Task requirements :: Answer with nothing but the number of lines in the listing below that contain "Spring".

Input data ::
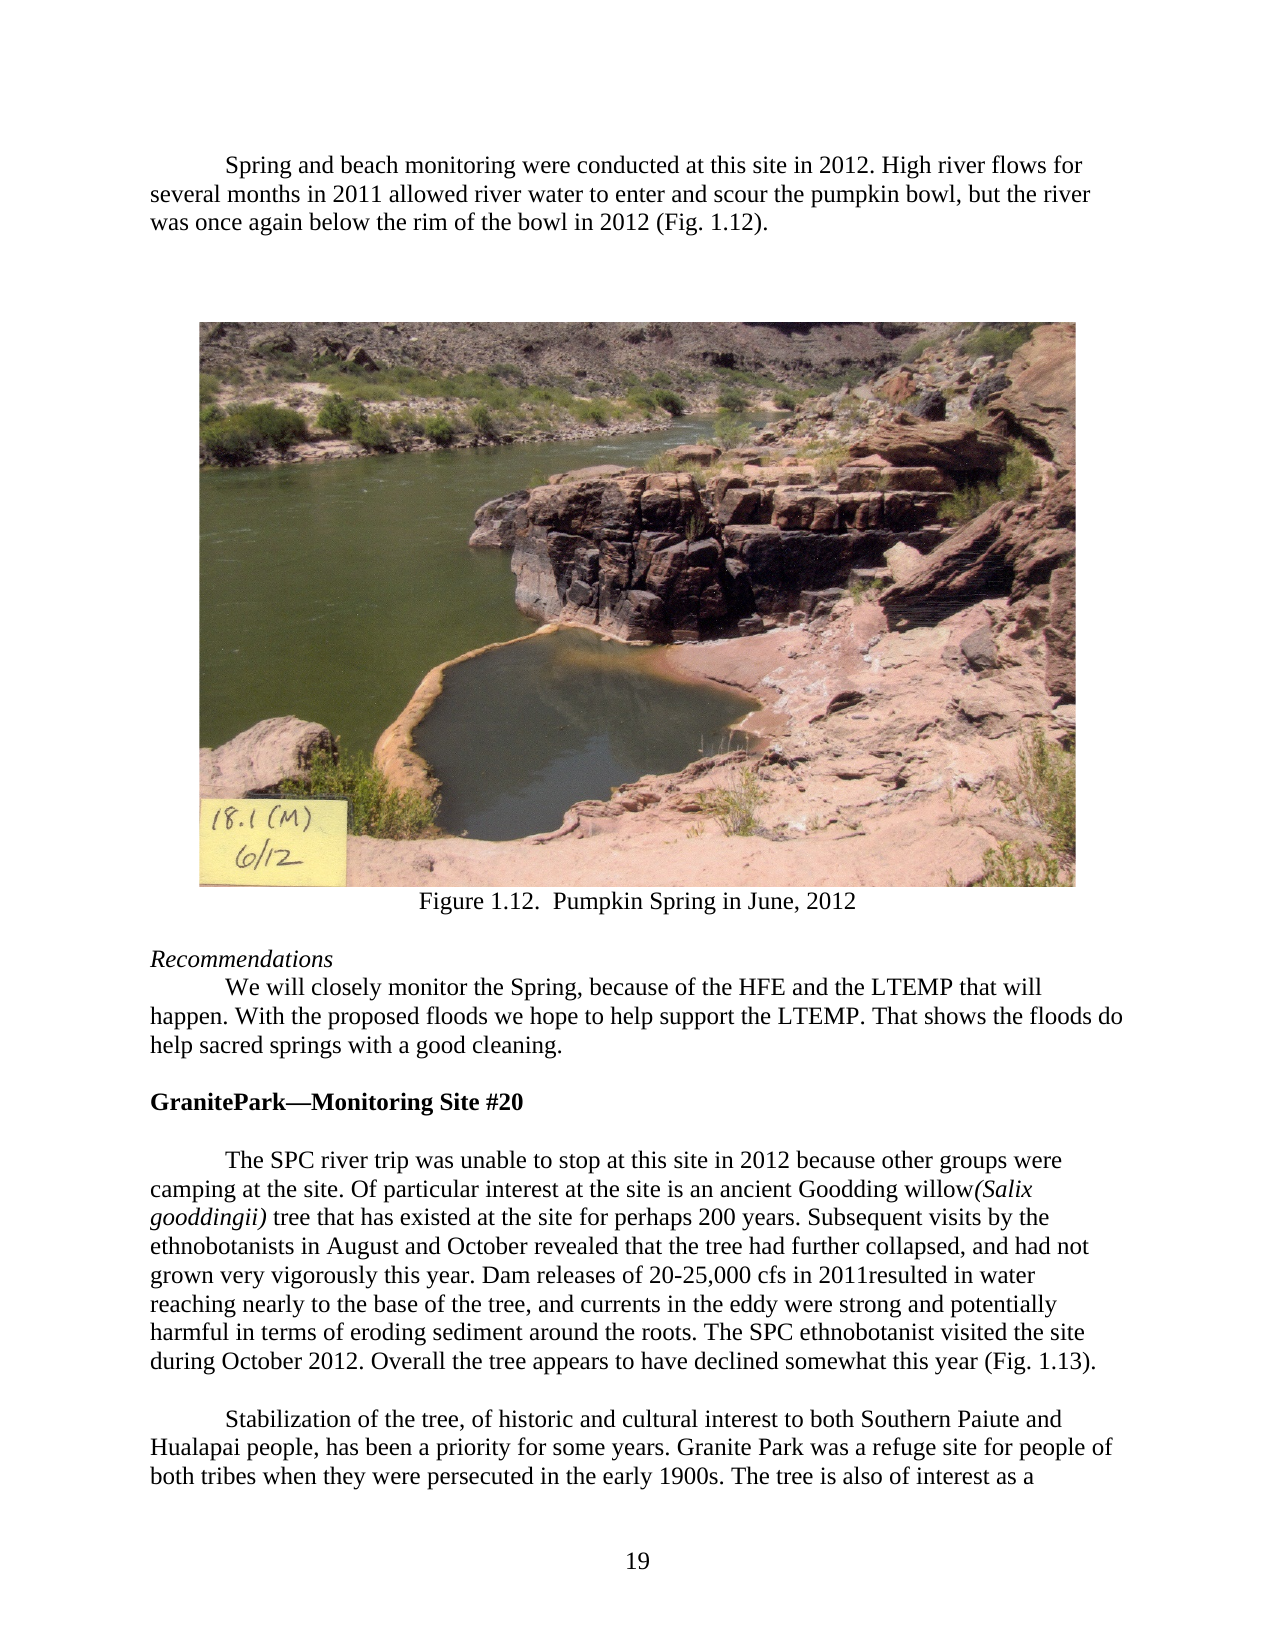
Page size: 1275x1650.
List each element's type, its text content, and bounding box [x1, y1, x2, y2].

text The SPC river trip was unable to stop at this site in 2012 because other groups were camping at the site. Of particular interest at the site is an ancient Goodding willow(Salix gooddingii) tree that has existed at the site for perhaps 200 years. Subsequent visits by the ethnobotanists in August and October revealed that the tree had further collapsed, and had not grown very vigorously this year. Dam releases of 20-25,000 cfs in 2011resulted in water reaching nearly to the base of the tree, and currents in the eddy were strong and potentially harmful in terms of eroding sediment around the roots. The SPC ethnobotanist visited the site during October 2012. Overall the tree appears to have declined somewhat this year (Fig. 1.13). [150, 1145, 1125, 1375]
subtitle GranitePark—Monitoring Site #20 [150, 1087, 1125, 1116]
text Recommendations [150, 944, 1125, 972]
picture [199, 322, 1076, 887]
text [150, 1404, 1125, 1490]
text Spring and beach monitoring were conducted at this site in 2012. High river flows for several months in 2011 allowed river water to enter and scour the pumpkin bowl, but the river was once again below the rim of the bowl in 2012 (Fig. 1.12). [150, 150, 1125, 236]
text We will closely monitor the Spring, because of the HFE and the LTEMP that will happen. With the proposed floods we hope to help support the LTEMP. That shows the floods do help sacred springs with a good cleaning. [150, 972, 1125, 1059]
text Figure 1.12. Pumpkin Spring in June, 2012 [150, 886, 1125, 915]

Task response :: 3